Fiquei muda,ali parada,congelada.No dia seguinte ela me deu uma bronca,me mandou fazer não sei quantas abdominais,mas por algum erro divino,algum planeta que estava atravessando,ela encostou em mim,não sei porque fez isso,mas me deu um tapa na barriga e eu reagi.Não sei se foram os anos de silêncio,não sei o que aconteceu naquela sala naquele minuto,mas eu estava perto da barra de balé e meus tênis estavam ali no chão,peguei um deles e joguei na direção dela que já tinha se afastado, mas acertei no espelho e quebrou.

E sai da sala.Percebi então que estava no corredor da escola,de sapatilhas e minha mala estava lá dentro.Então resolvi me sentar na escada e esperar.Um colega que tinha visto tudo estava saindo para ir ao banheiro me perguntou o que eu fazia na escada,disse que estava esperando para pegar minha mochila e ir embora,certa de que seria expulsa da escola.E ele me disse-Meu pai é advogado,se precisar liga pra ele, não podem te expulsar porque a professora te humilhou a semana inteira e te agrediu,isso dá processo,é assédio moral e violência física.

Parece que naquele momento o sol abriu.Entendi o que tinha acontecido e quando o diretor apareceu eu me senti forte o suficiente,se fosse antes teria ficado quieta.Expliquei o que aconteceu,levei bronca,suspensão e tal,mas não fui expulsa,apesar de ter sido colocada em outra turma.

E só lembrei de tudo isso porque vi uma foto no Facebook.Confirmando aquela idéia de que `imagem ´ é tudo,fiquei impressionada,é de uma bailarina gordinha.

Achei a imagem incrível,linda,porque eu nunca quis ser bailarina,mas nunca soube dizer se não fui porque não queria ou não fui porque sempre me avisaram que meninas gordinhas não são bailarinas.Como desde o primeiro dia eu fui rejeitada eu descartei a idéia.

Cada vez que alguém vem e prova que todos estão errados,eu faço uma festa.O balé é uma arte e por isso mesmo não tem essa de quem pode ou não dançar.Mas bailarinas são magras!Sim,porque alguém colocou essa idéia na roda,não foi decreto divino e sendo assim pode ser mudado sempre.

Lembrei de muitas coisas com tristeza,porque milhões de meninas sonham em serem bailarinas,mas são obrigadas a pendurar sua sapatilhas porque não estão magras o suficiente.

Sonhos não tem peso,conquistas não se colocam na balança.Quem quer ser bailarina vai ter que ralar muito e isso não tem a ver com o peso.

O que sonhamos,no fundo de nossa alma,deve sempre ser preservado,nunca jogado a luz,para ser destruído como milhões de coisa o são.

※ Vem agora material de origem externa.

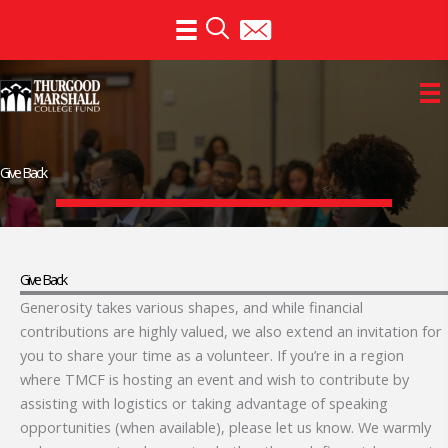
Skip
to
content
Give Back
Give Back
Generosity takes various shapes, and while financial
contributions are highly valued, we also extend an invitation for
you to share your time as a volunteer. If you’re in a region
where TMCF is hosting an event and wish to contribute by
assisting with logistics or taking advantage of speaking
opportunities (when available), please let us know. We warmly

Eu podia ter sido bailarina,se apenas me tivessem deixado dançar,sem estar sempre lembrando do meu peso e de como eu era a `errada ´.

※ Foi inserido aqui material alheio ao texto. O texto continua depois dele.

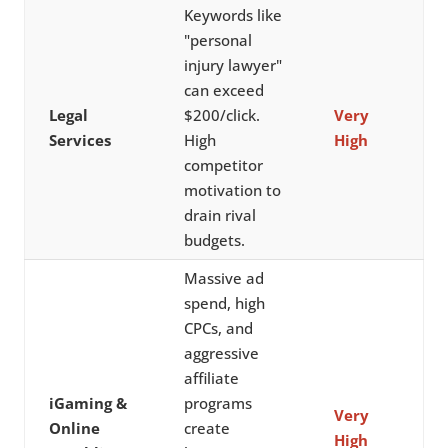
Keywords like
"personal
injury lawyer"
can exceed
Legal
$200/click.
Very
Services
High
High
competitor
motivation to
drain rival
budgets.
Massive ad
spend, high
CPCs, and
aggressive
affiliate
iGaming &
programs
Very
Online
create
High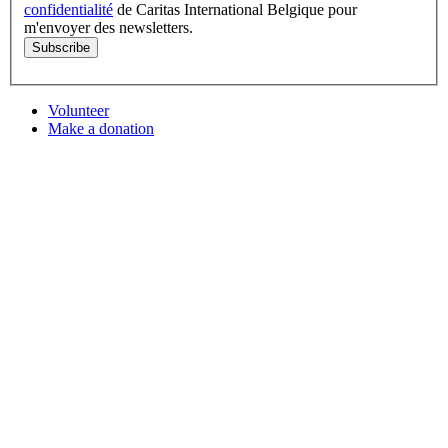
confidentialité
de Caritas International Belgique pour
m'envoyer des newsletters.
Subscribe
Volunteer
Make a donation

Não fui bailarina e lamento comunicar a todas minhas professoras de balé,vocês me massacraram,mas mesmo assim ainda consegui juntar meus pedaços e erguer minha alma de novo.Porque isso é uma coisa que aprendi na vida,você pode massacrar uma pessoa e seus sonhos,mas na alma dela você não encosta.E quem eu sou ninguém conseguiu mudar.E quem eu ainda vou ser,ninguém vai mudar.Porque hoje minha alma está blindada ao preconceito dos outros e eu vivo no meu mundo e nele dança quem quer,porque arte aqui é sempre bem vinda.